TRY IT:
Repeat exactly the lines that run from the start of the records below to the line with "Table 3. Quantitative", including both of those lines but not the pictures.

RECORDS FOR THE EXERCISE:
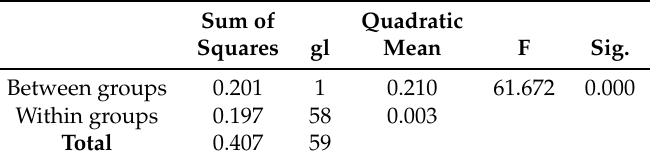
Table 7. ANOVA single factor test.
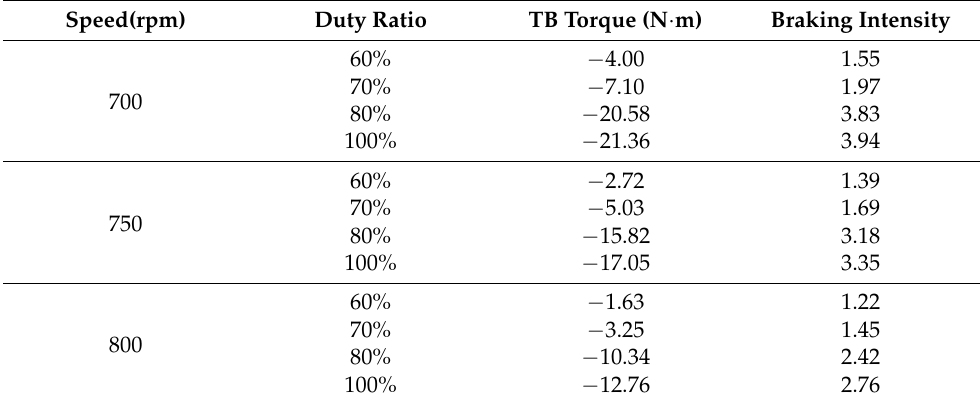
Table 2. TB braking estimations under different duty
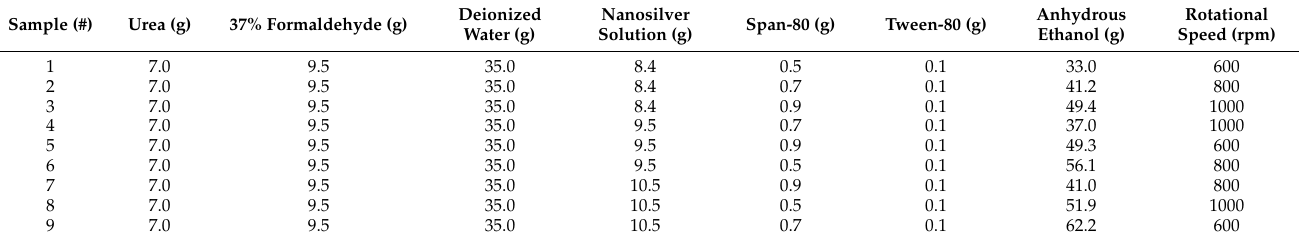
Table 3. Orthogonal test schedule.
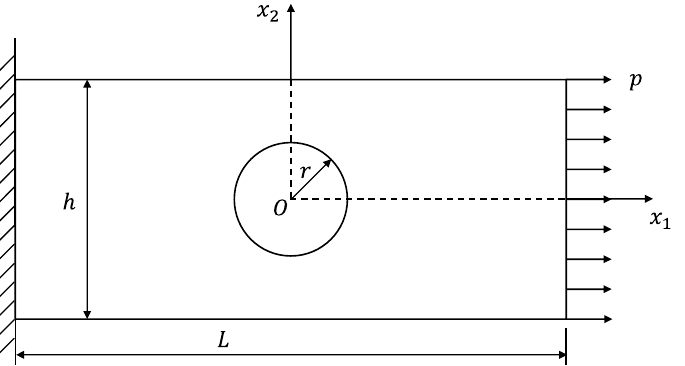
Figure 13. Rectangular plate with a central hole under a distributed traction.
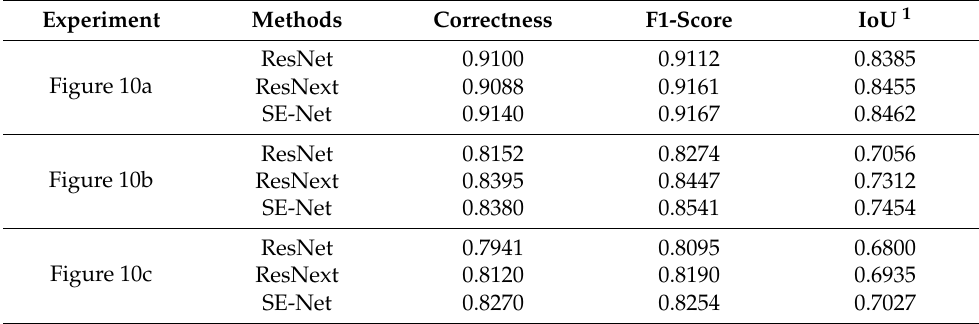
Table 3. Quantitative comparison of three backbone networks for the testing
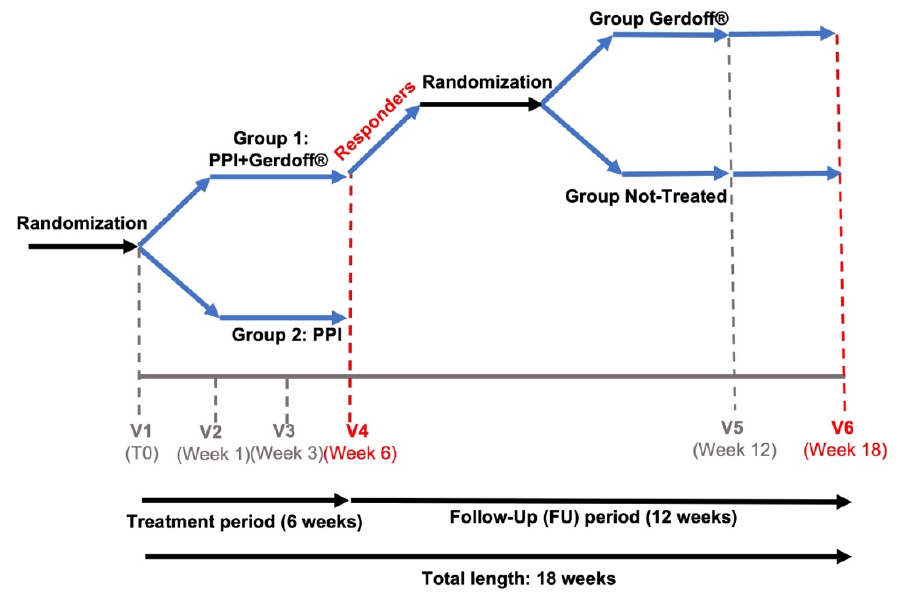
Figure 1. Study diagram. At baseline visit (visit V1), the enrolled patients were randomized with a 1:1 ratio in one of treatment groups: Group 1 (PPI + Gerdoff ® ) or Group 2 (PPI; control group). After the treatment period (6 weeks), the responders of Group 1 were further randomized with a 1:1 ratio in one of following groups defined according to the treatment: Group Gerdoff ® or Group Not-Treated. At week 12 from visit V1 (visit V5), the treatment was interrupted. The assessment of treatment effect maintenance was prolonged for a 6-week follow-up period (visit V6: week 18 from visit V1); PPI, proton pomp inhibitors.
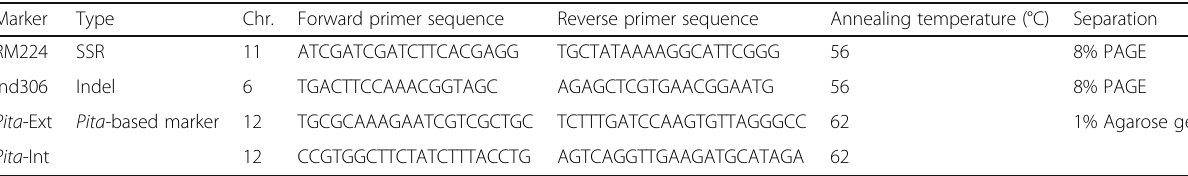
Table 1 Molecular markers used for foreground selection in this study Marker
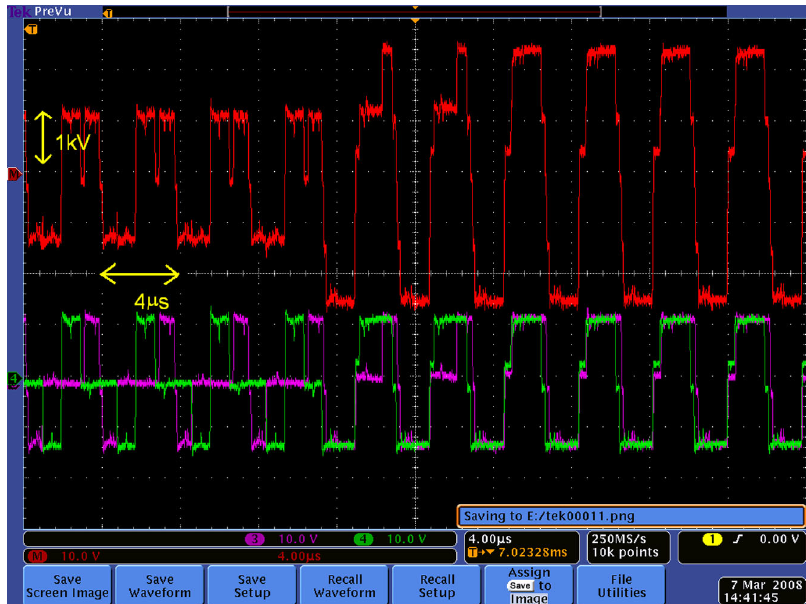
FIG. 39. Output voltage waveform at the transition between stages 1 and 2. (Voltage and time scales are indicated by double-headed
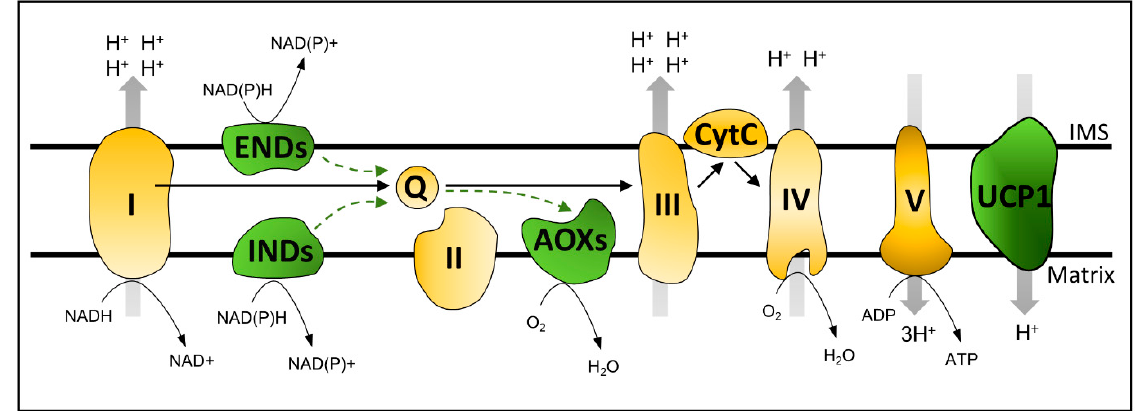
Figure 1. Plant mitochondrial oxidative phosphorylation (OXPHOS). Schematic representation of the canonical mitochondrial oxidative phosphorylation machinery (yellow) composed of the four multi-subunit complexes of the mitochondrial electron transport chain (Complex I–IV) and two intermediary substrates, namely, ubiquinone (Q) and cytochrome c (CytC). These components generate an electrochemical gradient between the mitochondrial inner membrane space (IMS) and the matrix. Protons flow back to the matrix via Complex V to produce ATP. Bypasses of the canonical OXPHOS (green) include INTERNAL (INDs) and EXTERNAL (ENDs) NAD(P)H DEHYDROGENASES, ALTERNATIVE OXIDASES (AOXs), and UNCOUPLING PROTEINS (UCPs). Protein sizes are not scaled.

WRITTEN REPLY:
Table 7. ANOVA single factor test.
Table 2. TB braking estimations under different duty
Table 3. Orthogonal test schedule.
Figure 13. Rectangular plate with a central hole under a distributed traction.
Table 3. Quantitative comparison of three backbone networks for the testing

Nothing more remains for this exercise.